Esquiva iria lutar na China em fevereiro, mas o coronavírus obrigou o cancelamento da luta. Ele então foi escalado para uma luta tampão em um evento em São Paulo, no final de fevereiro. Venceu e ganhou a mesma bolsa que teria em uma luta no exterior. Em dólares. Segundo o lutador, porém, ele precisa fazer de três a quatro lutas por ano para se manter financeiramente.

"Se eu não fizer três, quatro lutas, eu não consigo me manter. Eu não sou um cara que nos EUA eu vendo, talvez nem no Brasil eu vendo, porque televisão não apoia. Minha última luta passou na Fox Sports porque foi na Boxing For You, que tinha contrato com a Fox. Não tenho apoio de mídia, televisão", afirma.

E inclui um argumento incomum: "Eu sou muito conhecido no Brasil e as coisas que eu ganho hoje não correspondem à altura do que eu sou, à fama que eu tenho. Então as coisas para mim saem um pouco mais caro. Se eu vou comprar um carro é o Esquiva Falcão comprando um carro, então vamos aumentar o valor porque ele tem condição. As coisas mudam de preço."

Quando migrou para o boxe profissional, em 2013, Esquiva abriu mão de pelo menos R$ 10 mil mensais no boxe amador, pagos pelo Ministério do Esporte, pelo Exército, pela Petrobras e pela Confederação de Boxe. Se ficasse mais alguns meses no esporte olímpico, teria também Bolsa Pódio, de R$ 15 mil. Ao escolher as lutas profissionais, Esquiva passou a depender das bolsas das lutas, e não se arrepende, após 26 lutas - e 26 vitórias.

"Sei que tô passando dificuldade maior, que se fosse o boxe olímpico estaria recebendo mensalmente, igual eu recebia antigamente, mas não me arrependo. Comprei minha casa. Se não tivesse ido para o profissional, estaria morando em um alojamento, ou alugado uma casa. Na dificuldade as pessoas se descobrem. Eu não sabia fazer massa e agora estou vendendo mini pizza", diz.

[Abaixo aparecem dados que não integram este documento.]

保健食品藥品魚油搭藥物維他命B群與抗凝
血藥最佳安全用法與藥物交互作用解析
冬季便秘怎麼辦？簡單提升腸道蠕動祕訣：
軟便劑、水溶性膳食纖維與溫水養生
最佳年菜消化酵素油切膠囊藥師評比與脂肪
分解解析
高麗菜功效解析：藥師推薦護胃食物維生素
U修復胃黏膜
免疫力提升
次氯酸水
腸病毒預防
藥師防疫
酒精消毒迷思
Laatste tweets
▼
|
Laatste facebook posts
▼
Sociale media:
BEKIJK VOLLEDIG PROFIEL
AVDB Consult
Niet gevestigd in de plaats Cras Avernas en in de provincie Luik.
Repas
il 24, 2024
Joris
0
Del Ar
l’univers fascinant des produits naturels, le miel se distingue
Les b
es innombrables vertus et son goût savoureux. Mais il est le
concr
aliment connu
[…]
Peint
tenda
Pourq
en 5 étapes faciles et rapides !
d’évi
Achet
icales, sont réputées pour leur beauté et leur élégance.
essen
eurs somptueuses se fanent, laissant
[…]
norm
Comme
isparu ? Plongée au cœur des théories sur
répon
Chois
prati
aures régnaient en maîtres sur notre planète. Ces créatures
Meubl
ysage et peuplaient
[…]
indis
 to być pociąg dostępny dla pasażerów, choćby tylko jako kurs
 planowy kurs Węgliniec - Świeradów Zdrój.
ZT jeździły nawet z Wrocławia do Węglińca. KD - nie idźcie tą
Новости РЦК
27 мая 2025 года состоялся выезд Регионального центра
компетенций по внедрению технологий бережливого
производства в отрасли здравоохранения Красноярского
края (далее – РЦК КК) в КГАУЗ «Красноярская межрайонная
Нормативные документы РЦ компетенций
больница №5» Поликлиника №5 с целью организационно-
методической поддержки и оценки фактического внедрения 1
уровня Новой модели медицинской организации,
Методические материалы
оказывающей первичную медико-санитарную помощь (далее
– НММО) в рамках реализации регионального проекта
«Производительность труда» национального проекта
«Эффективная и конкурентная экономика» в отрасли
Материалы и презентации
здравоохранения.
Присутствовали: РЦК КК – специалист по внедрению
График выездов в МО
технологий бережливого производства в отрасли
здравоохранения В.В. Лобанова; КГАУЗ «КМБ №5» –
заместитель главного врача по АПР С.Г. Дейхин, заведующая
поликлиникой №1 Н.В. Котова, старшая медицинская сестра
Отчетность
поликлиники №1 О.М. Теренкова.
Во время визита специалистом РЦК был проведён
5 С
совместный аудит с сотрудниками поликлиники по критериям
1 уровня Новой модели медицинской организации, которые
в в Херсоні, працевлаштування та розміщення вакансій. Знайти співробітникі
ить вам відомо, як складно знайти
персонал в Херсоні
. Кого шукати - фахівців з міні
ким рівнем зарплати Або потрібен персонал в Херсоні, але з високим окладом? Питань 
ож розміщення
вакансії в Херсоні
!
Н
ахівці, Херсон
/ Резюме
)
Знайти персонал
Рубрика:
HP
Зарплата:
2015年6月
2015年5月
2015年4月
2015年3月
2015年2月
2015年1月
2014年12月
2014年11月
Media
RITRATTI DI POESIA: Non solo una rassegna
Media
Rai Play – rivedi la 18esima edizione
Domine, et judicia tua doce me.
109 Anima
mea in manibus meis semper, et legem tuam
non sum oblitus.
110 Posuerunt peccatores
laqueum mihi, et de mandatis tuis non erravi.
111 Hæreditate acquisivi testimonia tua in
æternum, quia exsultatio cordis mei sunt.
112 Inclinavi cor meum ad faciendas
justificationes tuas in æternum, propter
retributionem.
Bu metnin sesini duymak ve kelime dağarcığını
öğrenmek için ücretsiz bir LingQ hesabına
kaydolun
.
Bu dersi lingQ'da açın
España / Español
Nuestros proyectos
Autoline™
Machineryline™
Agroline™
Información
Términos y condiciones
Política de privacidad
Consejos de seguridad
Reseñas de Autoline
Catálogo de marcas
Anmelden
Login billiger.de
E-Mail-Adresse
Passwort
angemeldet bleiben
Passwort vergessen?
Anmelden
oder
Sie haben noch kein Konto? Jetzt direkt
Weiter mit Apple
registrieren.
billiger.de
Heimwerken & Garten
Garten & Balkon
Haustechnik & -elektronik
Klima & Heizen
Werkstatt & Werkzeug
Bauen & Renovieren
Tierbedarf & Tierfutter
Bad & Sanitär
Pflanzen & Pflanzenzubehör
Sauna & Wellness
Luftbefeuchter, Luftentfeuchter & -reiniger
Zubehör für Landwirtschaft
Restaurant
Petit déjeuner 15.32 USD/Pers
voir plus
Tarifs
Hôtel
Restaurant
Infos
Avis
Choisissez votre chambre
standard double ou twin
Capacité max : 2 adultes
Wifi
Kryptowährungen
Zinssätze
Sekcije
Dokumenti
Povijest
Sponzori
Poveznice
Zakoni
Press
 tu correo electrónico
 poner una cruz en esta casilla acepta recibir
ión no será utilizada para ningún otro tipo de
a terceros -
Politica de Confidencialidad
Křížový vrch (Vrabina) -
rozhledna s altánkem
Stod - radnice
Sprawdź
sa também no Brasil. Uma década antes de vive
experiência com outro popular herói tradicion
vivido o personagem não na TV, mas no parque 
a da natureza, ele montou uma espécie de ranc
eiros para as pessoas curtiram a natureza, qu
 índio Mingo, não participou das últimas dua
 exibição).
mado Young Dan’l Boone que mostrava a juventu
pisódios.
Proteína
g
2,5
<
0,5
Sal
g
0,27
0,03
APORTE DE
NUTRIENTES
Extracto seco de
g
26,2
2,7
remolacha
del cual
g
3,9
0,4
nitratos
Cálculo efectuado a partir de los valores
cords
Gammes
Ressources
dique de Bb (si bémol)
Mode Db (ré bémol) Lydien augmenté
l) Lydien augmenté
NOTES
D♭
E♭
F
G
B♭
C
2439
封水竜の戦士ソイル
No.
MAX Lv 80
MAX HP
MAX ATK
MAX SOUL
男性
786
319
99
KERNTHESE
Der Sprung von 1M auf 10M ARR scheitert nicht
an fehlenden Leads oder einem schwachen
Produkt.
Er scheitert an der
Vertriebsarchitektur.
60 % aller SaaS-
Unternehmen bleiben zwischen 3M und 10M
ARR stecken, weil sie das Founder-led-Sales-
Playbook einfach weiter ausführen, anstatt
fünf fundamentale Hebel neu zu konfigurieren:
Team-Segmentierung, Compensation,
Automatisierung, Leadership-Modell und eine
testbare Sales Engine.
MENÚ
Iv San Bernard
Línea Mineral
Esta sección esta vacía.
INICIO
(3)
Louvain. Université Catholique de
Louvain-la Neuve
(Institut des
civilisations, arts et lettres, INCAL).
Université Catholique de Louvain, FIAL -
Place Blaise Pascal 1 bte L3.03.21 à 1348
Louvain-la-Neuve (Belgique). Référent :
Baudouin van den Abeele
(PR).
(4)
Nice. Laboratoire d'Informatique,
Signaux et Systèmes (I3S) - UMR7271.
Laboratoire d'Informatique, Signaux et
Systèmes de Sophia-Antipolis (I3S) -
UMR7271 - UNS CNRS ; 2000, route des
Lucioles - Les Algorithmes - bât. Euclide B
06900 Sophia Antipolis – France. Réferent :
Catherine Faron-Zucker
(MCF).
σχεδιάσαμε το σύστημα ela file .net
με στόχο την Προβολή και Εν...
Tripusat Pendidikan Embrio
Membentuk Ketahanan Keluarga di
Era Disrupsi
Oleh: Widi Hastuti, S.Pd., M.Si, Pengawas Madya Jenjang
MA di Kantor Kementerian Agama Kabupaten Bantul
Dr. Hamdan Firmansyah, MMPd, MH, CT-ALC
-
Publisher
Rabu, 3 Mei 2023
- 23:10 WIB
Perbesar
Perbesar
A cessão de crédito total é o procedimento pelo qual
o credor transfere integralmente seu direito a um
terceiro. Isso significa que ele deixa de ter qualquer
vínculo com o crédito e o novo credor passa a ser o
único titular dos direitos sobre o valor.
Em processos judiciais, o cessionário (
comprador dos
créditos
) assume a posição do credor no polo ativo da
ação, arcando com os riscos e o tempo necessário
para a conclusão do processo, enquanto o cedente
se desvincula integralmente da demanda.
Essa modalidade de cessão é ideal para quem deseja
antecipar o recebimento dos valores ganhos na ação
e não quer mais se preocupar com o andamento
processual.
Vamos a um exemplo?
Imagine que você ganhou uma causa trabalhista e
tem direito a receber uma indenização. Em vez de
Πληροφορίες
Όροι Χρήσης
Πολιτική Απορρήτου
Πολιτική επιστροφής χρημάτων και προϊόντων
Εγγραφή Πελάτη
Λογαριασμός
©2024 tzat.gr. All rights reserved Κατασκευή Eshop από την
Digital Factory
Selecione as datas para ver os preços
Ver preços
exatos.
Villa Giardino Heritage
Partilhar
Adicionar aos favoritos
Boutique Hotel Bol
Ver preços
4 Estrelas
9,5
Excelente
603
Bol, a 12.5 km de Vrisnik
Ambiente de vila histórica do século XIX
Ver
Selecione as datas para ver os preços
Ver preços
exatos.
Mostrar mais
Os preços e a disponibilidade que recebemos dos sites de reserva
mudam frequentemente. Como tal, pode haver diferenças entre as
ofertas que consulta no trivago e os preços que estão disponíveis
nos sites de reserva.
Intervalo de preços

É uma referência ao negócio que ele e a esposa começaram no mês passado, e que Esquiva vem divulgando nas redes sociais. Eles fazem mini pizza em casa, em Vila Velha (ES), e entregam na região. Quando um site escreveu matéria contando que ele fazia entregas "para sobreviver na pandemia", o boxeador ficou bravo. "Não estou morrendo de fome, estou ajudando minha esposa no seu novo trabalho. Eu fico feliz em entregar e fazer a alegrias dos fãs", reclamou no Twitter.

Ao Olhar Olímpico, Esquiva voltou a ressaltar que não está passando fome, e contou que o negócio está indo muito bem. Só ontem à noite, antes de atender a reportagem, ele tinha entregado 250 mini pizzas, vendidas a R$ 2,50 se compradas em pacote de seis, ou R$ 3,50 a unidade. Com o motor do carro pifado, ontem ele contratou os serviços de um amigo, que trabalha como motorista de Uber.

A Top Rank deve promover lutas no final do mês, Esquiva poderia lutar, mas sua ida aos Estados Unidos hoje é impossível, por causa da barreira imposta a brasileiros. Enquanto não faz o que sabe de melhor, o boxeador entrega pizzas e espera por doações na sua vaquinha. "Quem puder ajudar com algum valor vou ficar muito feliz, mas quem não puder, não estou obrigando ninguém a ajudar. Eu deixo bem claro: não precisa ajudar. Mas se alguém quiser ajudar, estou compartilhando."